Aviation enthusiasts began gathering in the Mojave on Sunday under a blistering desert sun and thousands were expected to be on hand today when SpaceShipOne makes its attempt to reach space.

A twin-engine jet named White Knight was to take off from Mojave Airport at 6:30 a.m. climb to 50,000 and release SpaceShipOne about an hour later.

The early hour was chosen for the brief suborbital flight because weather conditions are usually the most favorable in the often windy high desert. Winds or clouds could force a postponement.

After release from the mothership, SpaceShipOne's pilot will ignite the rocket and pull up into an 80-second powered climb.

After the motor shuts down, the craft will coast the rest of the way up to a target altitude of 62 miles.

The rocket plane will then re-enter the atmosphere and become a glider as it makes a 15- to 20-minute descent to a landing back at Mojave.

If SpaceShipOne is successful, Rutan will use the craft to make a run at the $10 million Ansari X Prize, a formal competition intended to spur commercial development of spaceflight.

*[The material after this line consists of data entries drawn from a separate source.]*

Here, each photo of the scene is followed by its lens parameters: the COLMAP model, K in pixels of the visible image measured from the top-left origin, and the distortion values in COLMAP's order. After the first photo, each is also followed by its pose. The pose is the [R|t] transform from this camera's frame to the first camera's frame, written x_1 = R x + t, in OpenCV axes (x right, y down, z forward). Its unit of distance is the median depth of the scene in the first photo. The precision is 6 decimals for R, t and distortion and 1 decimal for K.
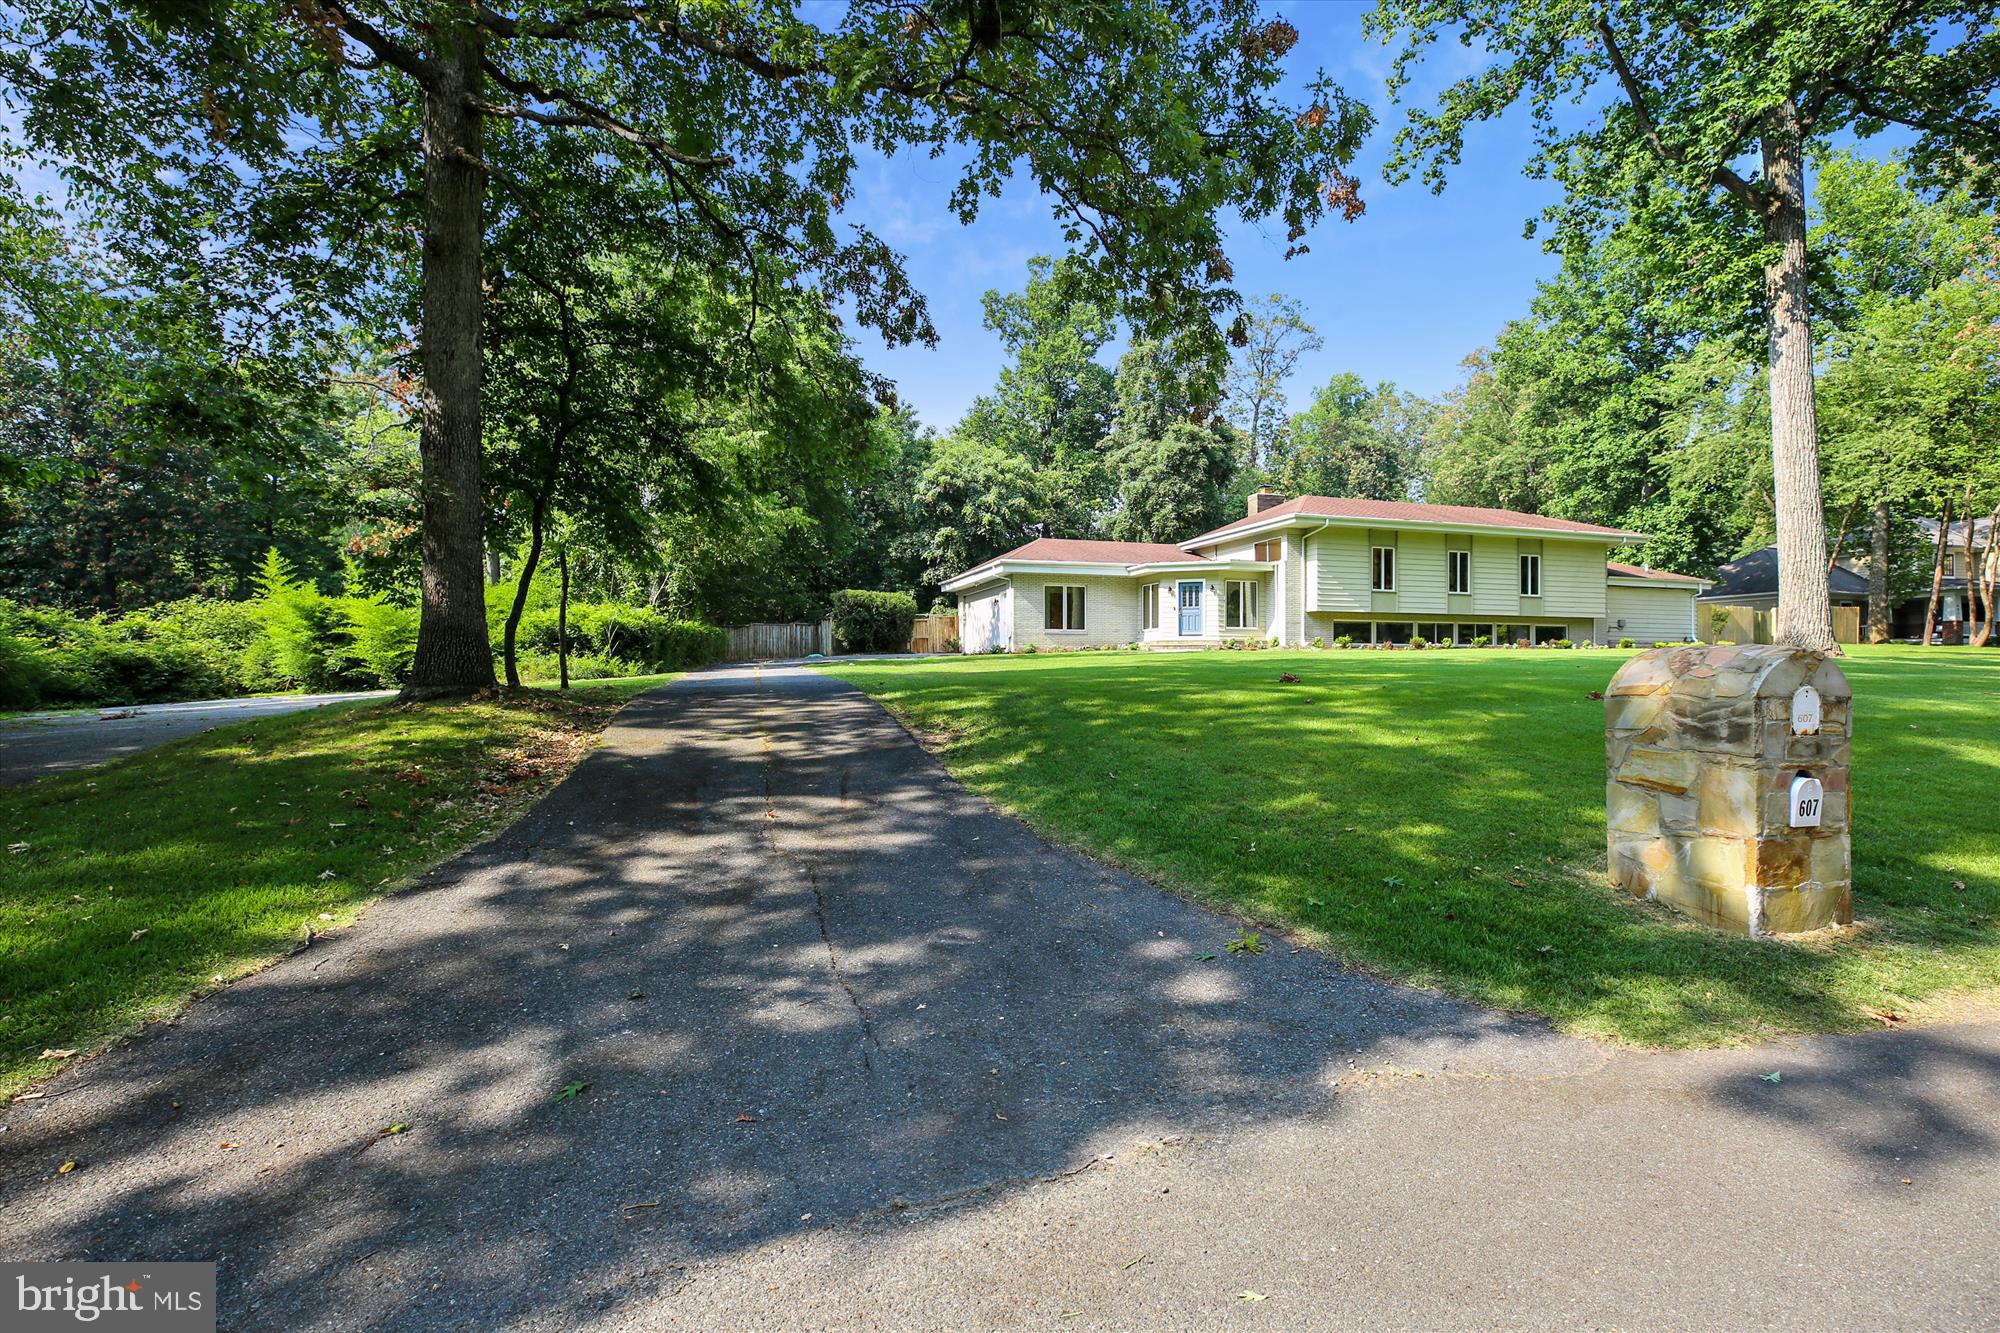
lens RADIAL K [[909.4, 0, 1001.6], [0, 909.4, 660.2], [0, 0, 1]] dist [0.002986, 0.001168]
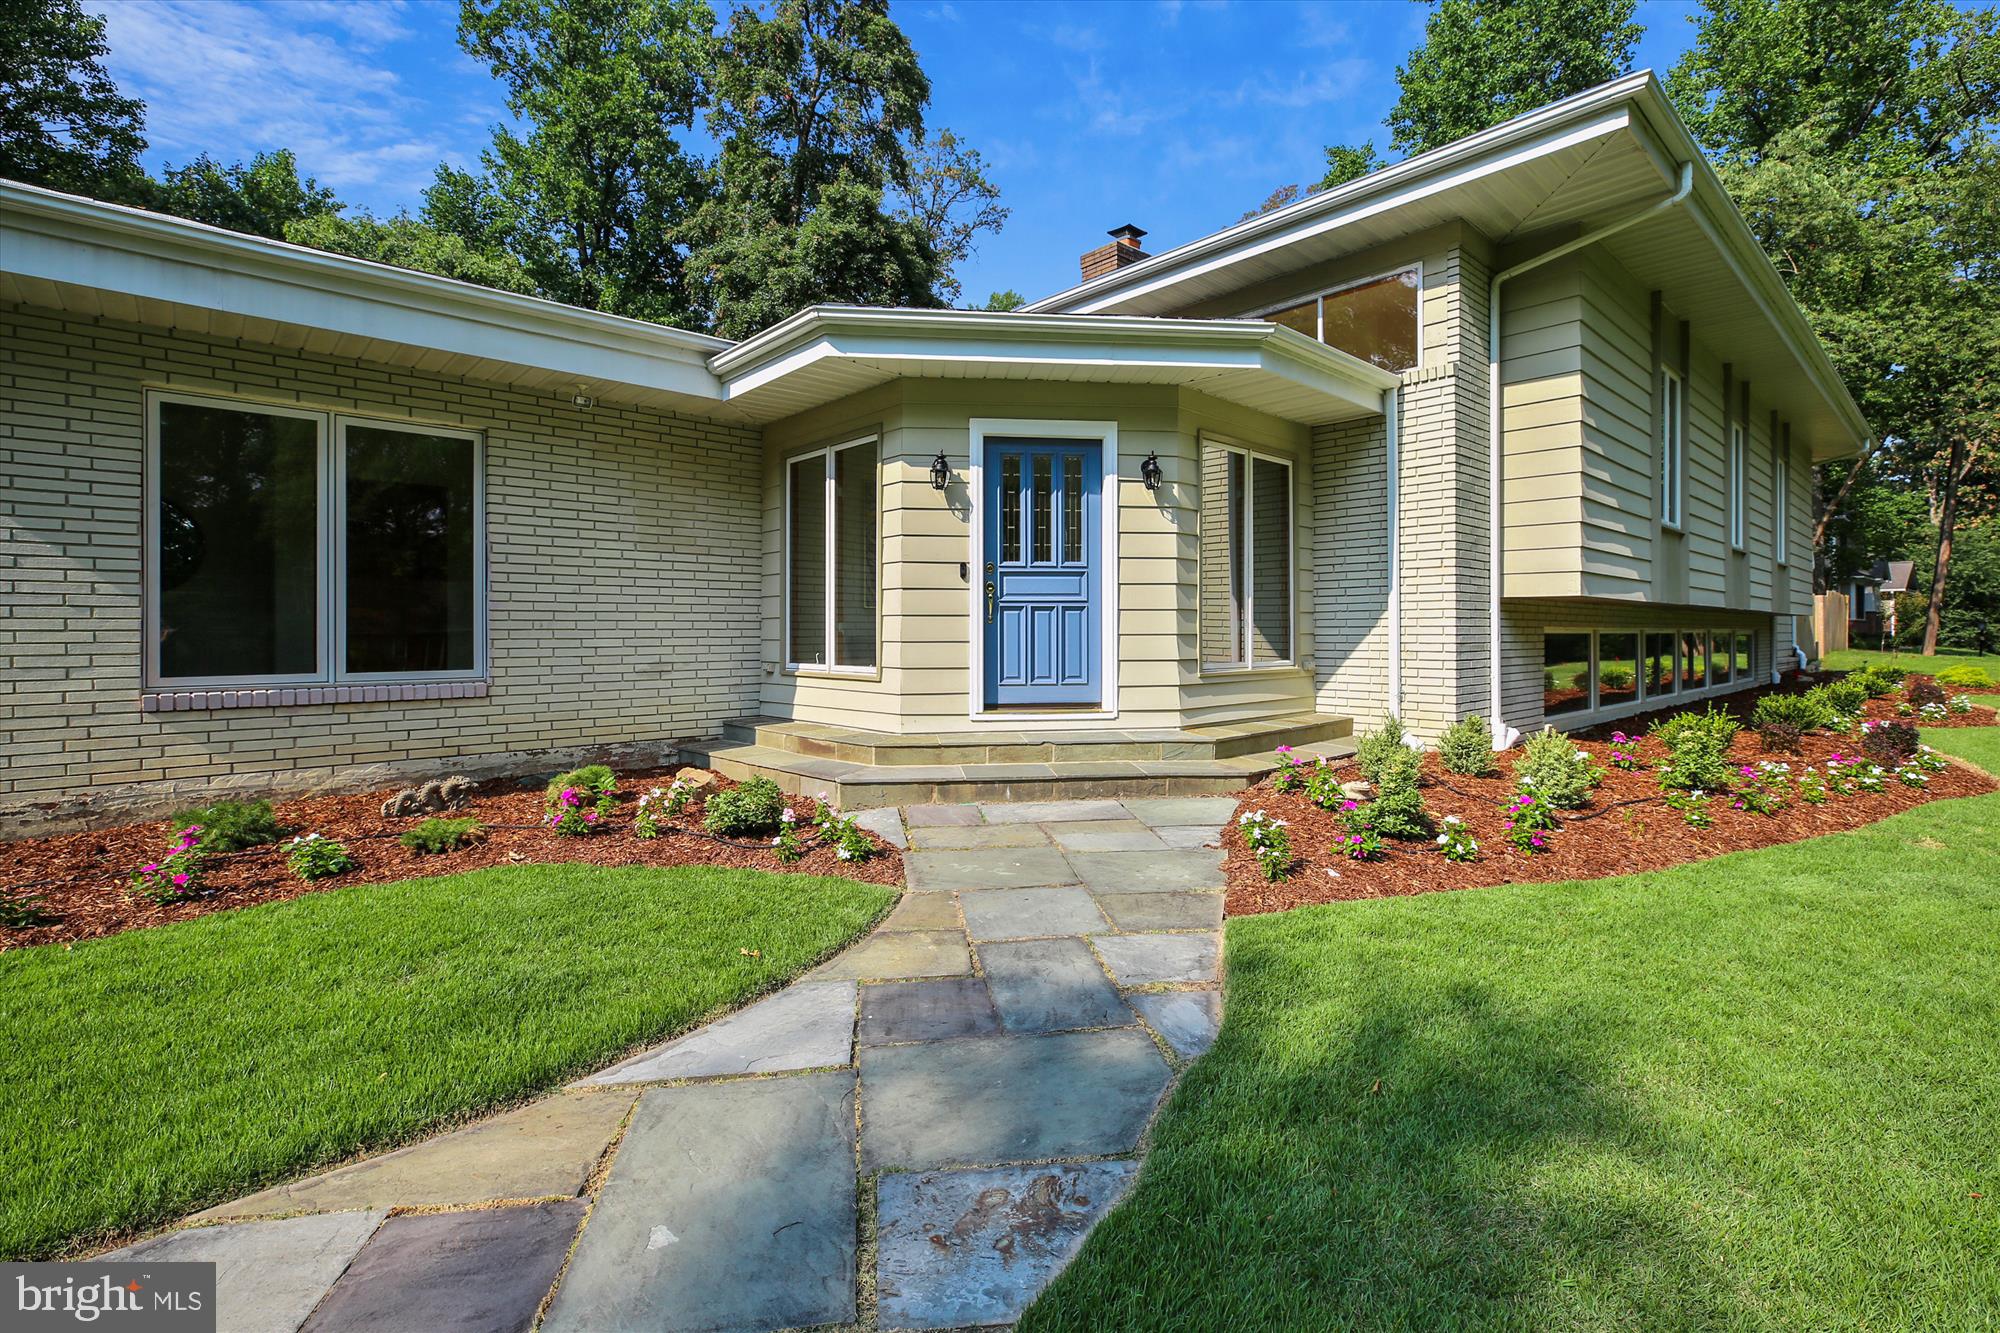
lens RADIAL K [[909.4, 0, 1009.3], [0, 909.4, 627.3], [0, 0, 1]] dist [0.002986, 0.001168]
pose [[0.909184, 0.000807, 0.416393, 0.076231], [-0.002555, 0.999990, 0.003641, -0.029188], [-0.416386, -0.004374, 0.909178, 0.527704]]
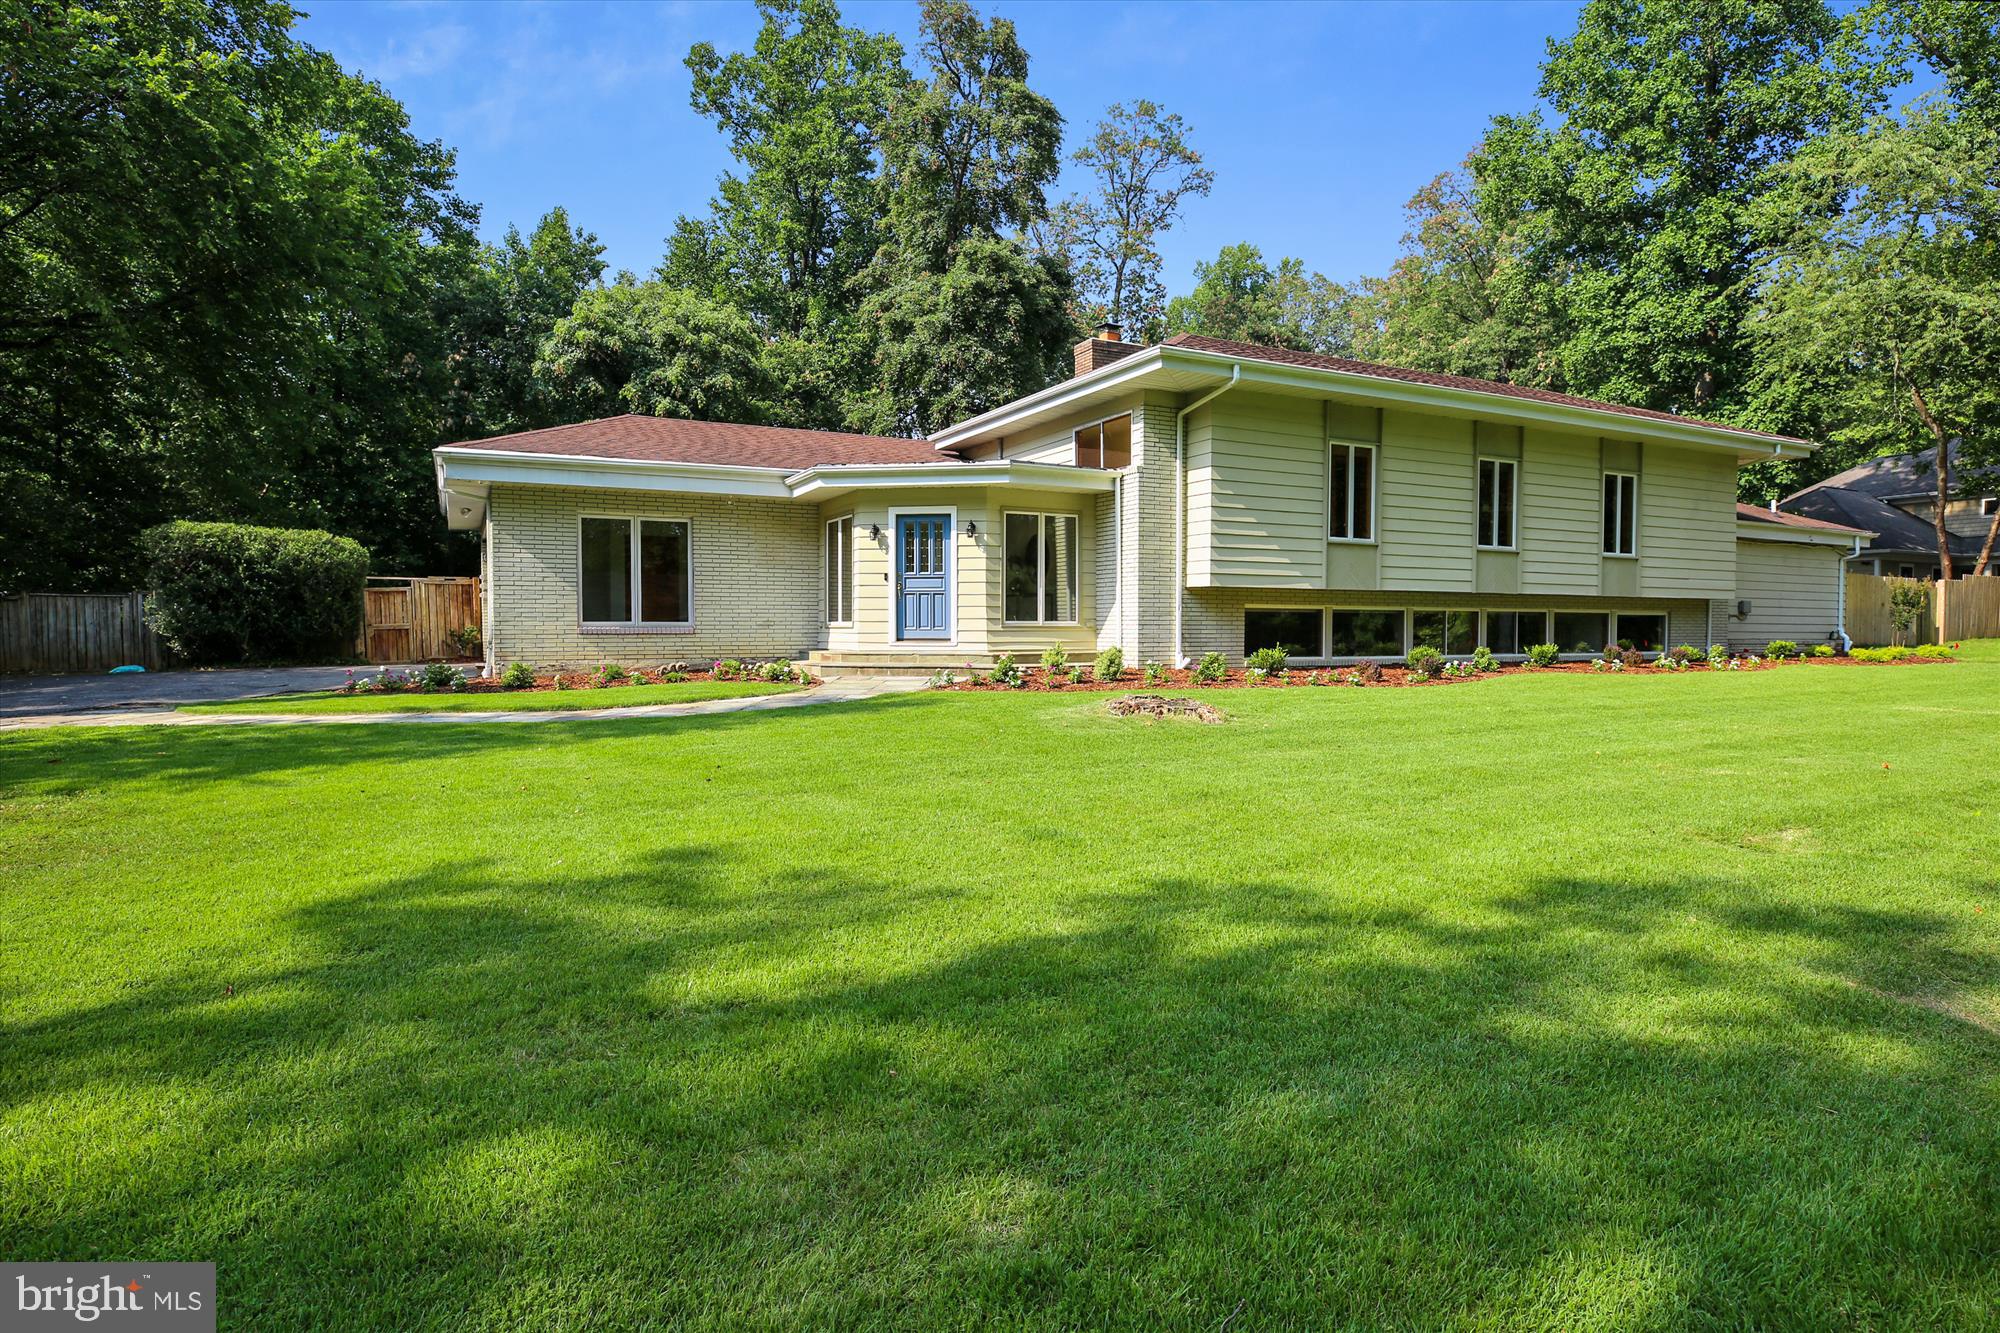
lens RADIAL K [[1083.0, 0, 1010.1], [0, 1083.0, 662.1], [0, 0, 1]] dist [-0.007135, 0.000144]
pose [[0.986764, -0.003752, 0.162122, 0.106238], [-0.002964, 0.999148, 0.041159, -0.024464], [-0.162139, -0.041094, 0.985912, 0.317418]]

Rutan's is one of more than 20 teams around the world developing spacecraft to seek the X Prize.

To win, a privately financed spacecraft, capable of carrying three people, must fly to an altitude of 62 miles and land safely, then repeat it within two weeks.

The three-seat requirement demonstrates the capacity for paying customers; the quick turnaround between flights demonstrates reusability and reliability.

SpaceShipOne's first suborbital attempt will not be an X Prize flight, but officials of the X Prize Foundation will be watching closely.

"Our purpose in creating the X Prize was to promote the personal spaceflight revolution," said Gregg E. Maryniak, executive director of the foundation.

NASA also is interested, both in projects like Rutan's and a prize system to spur development, said Michael Lembeck, requirements division director of the Office of Exploration Systems.

"We need people like Burt Rutan with innovative ideas that will take us to the moon and Mars," he said from NASA headquarters. "Folks like Burt bring a different way of doing business."